--- ACTIVITY ---
Filter the records, keeping every line that has the string "jeho".

--- EXERCISE INPUT ---
····················

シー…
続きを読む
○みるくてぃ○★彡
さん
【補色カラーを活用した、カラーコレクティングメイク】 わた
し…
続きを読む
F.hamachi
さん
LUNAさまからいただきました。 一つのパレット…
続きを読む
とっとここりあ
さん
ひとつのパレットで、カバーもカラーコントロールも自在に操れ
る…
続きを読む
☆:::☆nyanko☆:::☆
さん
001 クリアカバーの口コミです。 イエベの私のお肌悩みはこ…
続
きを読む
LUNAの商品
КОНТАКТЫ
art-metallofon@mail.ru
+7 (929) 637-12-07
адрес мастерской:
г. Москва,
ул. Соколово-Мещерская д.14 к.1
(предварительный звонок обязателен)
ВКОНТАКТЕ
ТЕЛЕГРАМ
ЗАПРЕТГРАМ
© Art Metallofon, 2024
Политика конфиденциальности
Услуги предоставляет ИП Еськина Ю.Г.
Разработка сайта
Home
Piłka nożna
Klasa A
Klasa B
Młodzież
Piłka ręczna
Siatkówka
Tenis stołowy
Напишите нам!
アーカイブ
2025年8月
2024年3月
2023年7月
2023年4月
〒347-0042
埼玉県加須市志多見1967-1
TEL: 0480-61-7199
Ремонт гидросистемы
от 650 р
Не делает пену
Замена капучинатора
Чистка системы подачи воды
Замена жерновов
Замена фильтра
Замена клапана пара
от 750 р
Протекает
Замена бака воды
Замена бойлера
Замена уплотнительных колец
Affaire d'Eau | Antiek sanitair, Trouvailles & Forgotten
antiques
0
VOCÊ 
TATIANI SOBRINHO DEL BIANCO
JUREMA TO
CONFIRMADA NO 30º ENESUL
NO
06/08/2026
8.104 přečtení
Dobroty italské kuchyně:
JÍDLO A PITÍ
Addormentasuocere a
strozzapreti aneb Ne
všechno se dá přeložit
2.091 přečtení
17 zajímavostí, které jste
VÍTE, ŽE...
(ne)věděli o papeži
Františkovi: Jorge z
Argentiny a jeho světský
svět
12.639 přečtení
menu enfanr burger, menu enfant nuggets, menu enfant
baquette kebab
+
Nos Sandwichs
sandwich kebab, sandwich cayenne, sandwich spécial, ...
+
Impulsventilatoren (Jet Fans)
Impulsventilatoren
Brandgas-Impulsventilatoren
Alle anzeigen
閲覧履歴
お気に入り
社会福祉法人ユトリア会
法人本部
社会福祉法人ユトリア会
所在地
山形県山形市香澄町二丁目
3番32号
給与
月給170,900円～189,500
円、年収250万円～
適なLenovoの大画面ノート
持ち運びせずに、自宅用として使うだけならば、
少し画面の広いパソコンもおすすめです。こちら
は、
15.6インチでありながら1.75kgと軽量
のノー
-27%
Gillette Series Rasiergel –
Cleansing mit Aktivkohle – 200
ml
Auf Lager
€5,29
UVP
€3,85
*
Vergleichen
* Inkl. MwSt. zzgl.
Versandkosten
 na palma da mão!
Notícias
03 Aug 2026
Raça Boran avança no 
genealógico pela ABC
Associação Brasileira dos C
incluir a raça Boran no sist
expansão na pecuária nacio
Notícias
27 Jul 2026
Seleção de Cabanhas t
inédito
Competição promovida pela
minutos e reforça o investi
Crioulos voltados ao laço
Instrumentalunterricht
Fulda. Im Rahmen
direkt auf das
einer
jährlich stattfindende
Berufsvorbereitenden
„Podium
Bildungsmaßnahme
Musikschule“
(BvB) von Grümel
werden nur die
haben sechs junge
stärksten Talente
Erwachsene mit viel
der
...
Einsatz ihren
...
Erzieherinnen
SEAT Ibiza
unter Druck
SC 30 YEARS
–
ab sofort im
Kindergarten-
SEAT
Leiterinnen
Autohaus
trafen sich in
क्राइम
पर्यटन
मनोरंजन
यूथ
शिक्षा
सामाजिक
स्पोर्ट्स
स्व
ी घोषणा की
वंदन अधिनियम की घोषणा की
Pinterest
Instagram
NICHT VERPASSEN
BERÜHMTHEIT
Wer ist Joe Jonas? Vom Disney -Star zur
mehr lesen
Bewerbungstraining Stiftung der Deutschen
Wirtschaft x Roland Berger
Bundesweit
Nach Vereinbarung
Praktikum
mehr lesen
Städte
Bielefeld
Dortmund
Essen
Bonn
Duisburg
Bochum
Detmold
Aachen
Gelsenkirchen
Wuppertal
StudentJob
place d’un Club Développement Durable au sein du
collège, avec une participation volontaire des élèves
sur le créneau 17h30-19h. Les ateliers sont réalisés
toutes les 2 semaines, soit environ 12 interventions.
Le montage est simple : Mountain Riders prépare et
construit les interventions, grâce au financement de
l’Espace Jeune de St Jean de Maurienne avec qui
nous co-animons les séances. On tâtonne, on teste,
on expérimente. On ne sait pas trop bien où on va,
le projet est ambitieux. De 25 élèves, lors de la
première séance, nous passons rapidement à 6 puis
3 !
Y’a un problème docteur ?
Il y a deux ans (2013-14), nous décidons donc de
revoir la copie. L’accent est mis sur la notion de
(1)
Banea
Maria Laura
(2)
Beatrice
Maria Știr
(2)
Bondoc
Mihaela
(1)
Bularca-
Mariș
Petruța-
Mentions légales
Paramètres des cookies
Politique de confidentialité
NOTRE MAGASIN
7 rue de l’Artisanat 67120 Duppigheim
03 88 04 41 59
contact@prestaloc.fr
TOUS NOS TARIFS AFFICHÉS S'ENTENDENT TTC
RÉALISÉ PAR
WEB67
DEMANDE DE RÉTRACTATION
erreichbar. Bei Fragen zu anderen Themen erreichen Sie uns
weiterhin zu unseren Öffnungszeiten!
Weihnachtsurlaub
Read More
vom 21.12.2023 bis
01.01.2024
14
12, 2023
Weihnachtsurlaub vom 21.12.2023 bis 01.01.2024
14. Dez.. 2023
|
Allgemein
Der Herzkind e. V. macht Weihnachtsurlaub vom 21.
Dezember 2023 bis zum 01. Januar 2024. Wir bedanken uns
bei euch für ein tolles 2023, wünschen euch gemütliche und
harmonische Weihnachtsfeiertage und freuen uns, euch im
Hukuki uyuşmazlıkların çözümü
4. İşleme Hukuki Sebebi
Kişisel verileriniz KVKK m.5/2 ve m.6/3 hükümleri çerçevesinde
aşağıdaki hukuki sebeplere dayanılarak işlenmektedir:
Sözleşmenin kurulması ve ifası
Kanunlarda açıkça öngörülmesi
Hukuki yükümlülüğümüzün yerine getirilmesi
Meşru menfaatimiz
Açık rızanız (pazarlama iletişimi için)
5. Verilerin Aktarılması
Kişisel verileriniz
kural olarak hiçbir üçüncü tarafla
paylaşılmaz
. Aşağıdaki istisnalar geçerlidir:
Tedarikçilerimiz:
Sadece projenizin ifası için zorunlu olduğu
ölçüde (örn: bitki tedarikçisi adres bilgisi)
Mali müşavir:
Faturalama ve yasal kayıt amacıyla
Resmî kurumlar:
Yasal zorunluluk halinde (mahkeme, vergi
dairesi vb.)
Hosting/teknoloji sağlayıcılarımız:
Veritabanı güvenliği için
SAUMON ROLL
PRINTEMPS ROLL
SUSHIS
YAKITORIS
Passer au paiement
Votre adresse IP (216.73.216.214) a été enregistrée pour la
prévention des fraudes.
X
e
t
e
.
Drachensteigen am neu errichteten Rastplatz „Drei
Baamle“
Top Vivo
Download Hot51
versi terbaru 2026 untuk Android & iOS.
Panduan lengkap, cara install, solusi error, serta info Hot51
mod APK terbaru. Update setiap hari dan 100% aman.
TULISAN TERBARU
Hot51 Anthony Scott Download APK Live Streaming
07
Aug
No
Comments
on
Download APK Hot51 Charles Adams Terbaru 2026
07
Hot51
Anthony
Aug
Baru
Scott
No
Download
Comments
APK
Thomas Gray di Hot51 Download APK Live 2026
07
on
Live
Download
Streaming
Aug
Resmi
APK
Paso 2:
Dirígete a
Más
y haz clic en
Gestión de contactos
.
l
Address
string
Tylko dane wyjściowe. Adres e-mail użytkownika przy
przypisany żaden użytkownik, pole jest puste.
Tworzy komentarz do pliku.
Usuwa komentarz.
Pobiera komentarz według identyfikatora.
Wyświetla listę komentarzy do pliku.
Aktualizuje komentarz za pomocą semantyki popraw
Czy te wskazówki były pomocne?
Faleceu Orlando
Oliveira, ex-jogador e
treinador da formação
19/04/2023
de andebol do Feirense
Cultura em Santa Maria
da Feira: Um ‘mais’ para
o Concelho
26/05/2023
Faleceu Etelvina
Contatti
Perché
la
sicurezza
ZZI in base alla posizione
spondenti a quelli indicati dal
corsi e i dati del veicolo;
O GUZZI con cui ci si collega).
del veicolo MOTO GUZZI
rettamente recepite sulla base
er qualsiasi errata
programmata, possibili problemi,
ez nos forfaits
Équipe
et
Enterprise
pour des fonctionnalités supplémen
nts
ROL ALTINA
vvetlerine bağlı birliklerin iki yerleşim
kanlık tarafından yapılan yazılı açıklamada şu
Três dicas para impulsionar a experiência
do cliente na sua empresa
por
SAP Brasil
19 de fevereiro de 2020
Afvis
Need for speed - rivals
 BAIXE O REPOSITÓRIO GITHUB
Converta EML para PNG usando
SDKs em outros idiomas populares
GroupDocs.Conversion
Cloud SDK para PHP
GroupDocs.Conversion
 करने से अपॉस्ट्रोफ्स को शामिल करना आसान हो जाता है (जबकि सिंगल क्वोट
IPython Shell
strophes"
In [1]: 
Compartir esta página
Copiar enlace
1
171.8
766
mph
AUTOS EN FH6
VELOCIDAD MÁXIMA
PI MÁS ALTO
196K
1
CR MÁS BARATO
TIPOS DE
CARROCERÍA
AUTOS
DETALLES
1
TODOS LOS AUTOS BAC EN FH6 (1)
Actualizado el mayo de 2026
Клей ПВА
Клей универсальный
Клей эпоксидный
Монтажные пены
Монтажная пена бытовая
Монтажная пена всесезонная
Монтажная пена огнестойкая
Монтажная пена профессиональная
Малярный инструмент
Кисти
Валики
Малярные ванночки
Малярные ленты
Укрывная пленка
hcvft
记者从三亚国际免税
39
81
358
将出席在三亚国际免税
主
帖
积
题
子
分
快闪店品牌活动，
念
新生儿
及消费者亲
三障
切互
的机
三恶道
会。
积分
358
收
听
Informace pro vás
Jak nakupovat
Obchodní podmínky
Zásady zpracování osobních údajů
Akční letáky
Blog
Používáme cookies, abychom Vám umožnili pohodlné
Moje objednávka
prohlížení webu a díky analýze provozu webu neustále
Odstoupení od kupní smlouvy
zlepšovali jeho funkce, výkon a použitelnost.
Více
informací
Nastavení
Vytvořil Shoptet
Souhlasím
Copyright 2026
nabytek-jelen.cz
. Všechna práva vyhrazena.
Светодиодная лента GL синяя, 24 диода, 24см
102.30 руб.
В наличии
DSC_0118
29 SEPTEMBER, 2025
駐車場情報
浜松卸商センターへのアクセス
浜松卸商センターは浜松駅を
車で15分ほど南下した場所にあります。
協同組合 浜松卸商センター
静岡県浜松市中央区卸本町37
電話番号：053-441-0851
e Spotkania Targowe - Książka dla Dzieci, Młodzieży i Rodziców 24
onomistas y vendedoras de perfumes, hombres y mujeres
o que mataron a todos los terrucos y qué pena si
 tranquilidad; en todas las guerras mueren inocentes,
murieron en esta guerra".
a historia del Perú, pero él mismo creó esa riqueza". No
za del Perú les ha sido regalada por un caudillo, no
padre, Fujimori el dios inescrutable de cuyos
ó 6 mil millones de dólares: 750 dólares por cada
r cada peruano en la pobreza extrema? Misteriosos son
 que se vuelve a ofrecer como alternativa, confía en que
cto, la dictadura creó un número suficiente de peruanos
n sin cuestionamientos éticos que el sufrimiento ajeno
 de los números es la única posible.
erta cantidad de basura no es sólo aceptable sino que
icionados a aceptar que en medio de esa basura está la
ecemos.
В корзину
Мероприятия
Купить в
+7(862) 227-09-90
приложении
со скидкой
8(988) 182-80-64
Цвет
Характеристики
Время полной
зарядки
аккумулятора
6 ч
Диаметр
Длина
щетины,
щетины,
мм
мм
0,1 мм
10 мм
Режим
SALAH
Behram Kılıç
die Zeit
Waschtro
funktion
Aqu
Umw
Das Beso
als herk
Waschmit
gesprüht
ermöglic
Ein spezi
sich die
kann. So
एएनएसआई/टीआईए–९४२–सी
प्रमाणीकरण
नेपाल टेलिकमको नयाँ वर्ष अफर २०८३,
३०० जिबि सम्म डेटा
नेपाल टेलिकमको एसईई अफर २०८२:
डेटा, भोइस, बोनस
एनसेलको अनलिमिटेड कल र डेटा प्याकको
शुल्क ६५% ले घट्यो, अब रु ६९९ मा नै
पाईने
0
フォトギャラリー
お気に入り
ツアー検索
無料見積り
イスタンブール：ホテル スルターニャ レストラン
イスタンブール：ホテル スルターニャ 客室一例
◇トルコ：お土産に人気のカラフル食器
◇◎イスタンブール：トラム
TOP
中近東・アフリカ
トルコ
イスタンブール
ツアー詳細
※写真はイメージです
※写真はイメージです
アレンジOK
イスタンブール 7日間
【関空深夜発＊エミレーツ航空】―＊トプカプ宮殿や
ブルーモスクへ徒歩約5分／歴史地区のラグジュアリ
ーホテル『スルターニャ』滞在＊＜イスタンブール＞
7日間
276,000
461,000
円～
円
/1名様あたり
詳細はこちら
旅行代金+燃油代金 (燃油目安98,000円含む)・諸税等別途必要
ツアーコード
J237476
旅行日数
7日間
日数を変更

····················

--- ANSWER TO THIS PROBLEM ---
Argentiny a jeho světský
zlepšovali jeho funkce, výkon a použitelnost.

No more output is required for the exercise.